The {pjrt} package provides an R interface to PJRT (Pretty much Just another RunTime), which allows you to run XLA and stableHLO programs on various hardware backends. These programs are framework and hardware agnostic, which means they can be generated by ML frameworks such as jax, and run by PJRT on a specified backend (CPU, GPU, etc.). For a low-level R interface to create stableHLO programs, see the stablehlo package.
Installation
pak::pak("r-xla/pjrt")
Quickstart
Below, we create and run a stableHLO program that adds two f32 tensors of shape (2, 2).
library(pjrt)
src <- r"(
func.func @main(
%x: tensor<2x2xf32>,
%y: tensor<2x2xf32>
) -> tensor<2x2xf32> {
%0 = "stablehlo.add"(%x, %y) : (tensor<2x2xf32>, tensor<2x2xf32>) -> tensor<2x2xf32>
"func.return"(%0): (tensor<2x2xf32>) -> ()
}
)"
program <- pjrt_program(src, format = "mlir")
program
#> PJRTProgram(format=mlir, code_size=221)
#>
#> func.func @main(
#> %x: tensor<2x2xf32>,
#> %y: tensor<2x2xf32>
#> ) -> tensor<2x2xf32> {
#> ...
executable <- pjrt_compile(program, client = "cpu")

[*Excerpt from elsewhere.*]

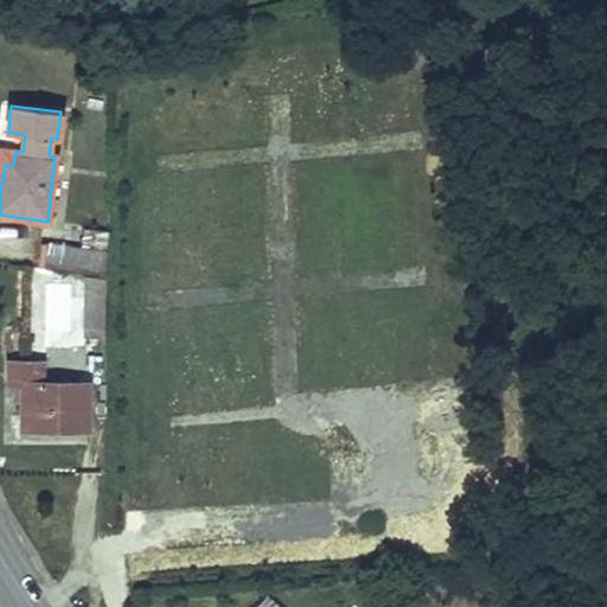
[(13,165),(16,151),(1,149),(0,155),(0,186),(1,186),(5,165),(13,165)]
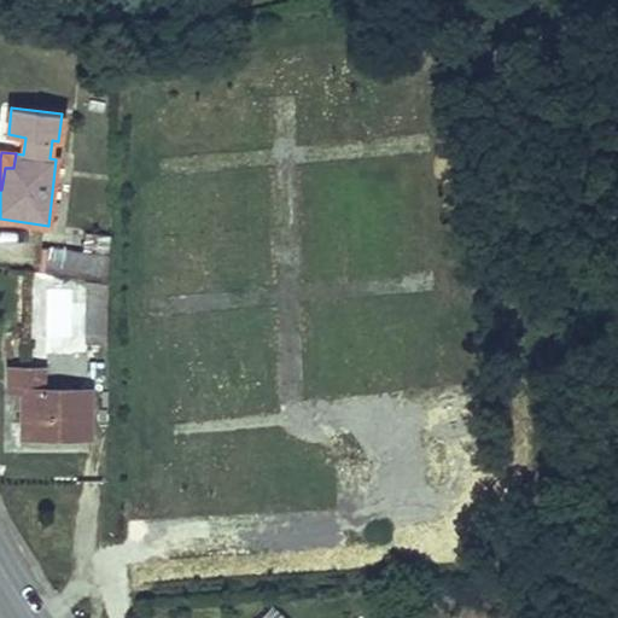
[(45,269),(104,277),(110,235),(87,233),(85,254),(47,248),(45,269)]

x <- matrix(as.double(1:4), nrow = 2)
y <- matrix(as.double(5:8), nrow = 2)
x_buffer <- pjrt_buffer(x, "f32")
y_buffer <- pjrt_buffer(y, "f32")
result <- pjrt_execute(executable, x_buffer, y_buffer)
as_array(result)
#> [,1] [,2]
#> [1,] 6 10
#> [2,] 8 12
Main Features
- Compile stableHLO programs into hardware-specific executables.
- Provide a runtime to execute compiled programs.
- Convert buffers to and from R arrays and vectors.
- Read and write buffers using the safetensors format.
Platform Support
-
Linux
- ✅ CPU backend is fully supported.
- ✅ CUDA (NVIDIA GPU) backend is fully supported.
-
Windows
- ⚠️ Currently only supported via Windows Subsystem for Linux (WSL2).
-
macOS
- ✅ CPU backend is supported.
- ⚠️ Metal (Apple GPU) backend is available but not fully functional.
Acknowledgements
The design of the {pjrt} package was inspired by the gopjrt implementation.